The new UK government has granted permission to frack in the North of England after a ministerial ruling that policy on climate change was not relevant to the decision.
The move follows the announcement that the Paris deal on climate change would enter into force in a month’s time following ratification of the deal by countries accounting for more than 55% of world emissions.
The Paris deal sets an ambition on signatories to limit any rise in emissions from burning fossil fuels to 1.5 degrees.
However in the planning decision UK Secretary of State for Communities and Local Government (DCLG) Sajid Javid ruled that the UK’s commitments to limiting climate change “are a matter for future government policy and not for these appeals”.
The move comes after the Government’s independent advisers – The Committee on Climate Change – advised that fracking would be incompatible with meeting the UK’s climate targets under the Paris treaty unless it can meet tough new standards on emissions.
These included limiting emissions from the fracking process, limiting emissions from overall gas use – for example through carbon capture – and limiting emissions elsewhere in the economy to allow for increased emissions from fracking.
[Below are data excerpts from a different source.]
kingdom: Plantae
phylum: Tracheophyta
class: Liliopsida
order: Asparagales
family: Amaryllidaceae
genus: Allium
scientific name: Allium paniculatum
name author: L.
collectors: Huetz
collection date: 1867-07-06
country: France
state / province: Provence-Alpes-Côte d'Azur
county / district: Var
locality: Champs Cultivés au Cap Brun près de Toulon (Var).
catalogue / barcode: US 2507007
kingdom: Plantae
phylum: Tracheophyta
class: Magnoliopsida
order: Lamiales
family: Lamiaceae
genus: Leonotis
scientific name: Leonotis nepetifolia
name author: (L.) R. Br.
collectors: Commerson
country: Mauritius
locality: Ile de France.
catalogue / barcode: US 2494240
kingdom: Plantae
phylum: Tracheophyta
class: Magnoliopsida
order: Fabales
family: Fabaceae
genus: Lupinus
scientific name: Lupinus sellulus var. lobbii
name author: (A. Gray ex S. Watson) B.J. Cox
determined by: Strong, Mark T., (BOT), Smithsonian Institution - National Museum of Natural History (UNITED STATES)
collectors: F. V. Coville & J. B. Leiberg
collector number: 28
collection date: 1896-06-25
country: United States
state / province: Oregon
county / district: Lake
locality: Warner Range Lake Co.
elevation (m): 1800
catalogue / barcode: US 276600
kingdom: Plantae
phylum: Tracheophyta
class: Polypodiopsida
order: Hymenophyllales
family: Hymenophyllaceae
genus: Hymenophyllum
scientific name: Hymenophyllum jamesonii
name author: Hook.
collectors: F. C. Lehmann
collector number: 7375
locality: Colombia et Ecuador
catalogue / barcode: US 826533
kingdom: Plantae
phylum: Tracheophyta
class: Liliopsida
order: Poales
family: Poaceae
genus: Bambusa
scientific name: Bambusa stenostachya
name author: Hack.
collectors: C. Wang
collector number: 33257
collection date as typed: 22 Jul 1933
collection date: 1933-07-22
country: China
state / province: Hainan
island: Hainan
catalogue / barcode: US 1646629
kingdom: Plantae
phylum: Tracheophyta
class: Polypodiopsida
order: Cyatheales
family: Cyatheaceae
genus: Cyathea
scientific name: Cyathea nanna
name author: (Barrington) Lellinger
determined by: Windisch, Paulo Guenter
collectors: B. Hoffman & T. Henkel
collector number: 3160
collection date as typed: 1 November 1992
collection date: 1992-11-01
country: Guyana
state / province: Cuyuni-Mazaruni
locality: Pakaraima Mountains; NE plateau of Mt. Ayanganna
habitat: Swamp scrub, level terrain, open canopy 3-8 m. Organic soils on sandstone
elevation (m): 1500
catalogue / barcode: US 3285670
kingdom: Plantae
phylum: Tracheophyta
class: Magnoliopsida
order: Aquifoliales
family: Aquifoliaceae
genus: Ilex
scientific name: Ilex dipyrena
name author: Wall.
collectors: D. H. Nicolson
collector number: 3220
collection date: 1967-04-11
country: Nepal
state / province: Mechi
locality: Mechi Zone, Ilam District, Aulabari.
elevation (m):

However in his decision Mr Javid not only suggested that tackling climate change overall be left to the future, he also ruled out considering fracking alongside other measures to tackle emissions such as carbon capture and storage.
Instead, Mr Javid suggested, the decision should be made in light of the impact of the individual project treated in isolation and goes so far as to suggest that the projects “represent a positive contribution to reducing carbon”.
The decision is the latest stage in a two and a half year battle by fracking firm Cuadrilla which is seeking permission to drill horizontally at two sites in the North of England.
The applications to drill near Preston New Road and Roseacre wood were rejected by Lancashire Council but then called in by DCLG.
The latest move means Cuadrilla will be allowed to drill up to four wells in Preston New Road but planning permission to frack has not yet been granted for Roseacre wood.
There the firm will be allowed to undertake further monitoring and seismic testing in preparation for a further application to drill.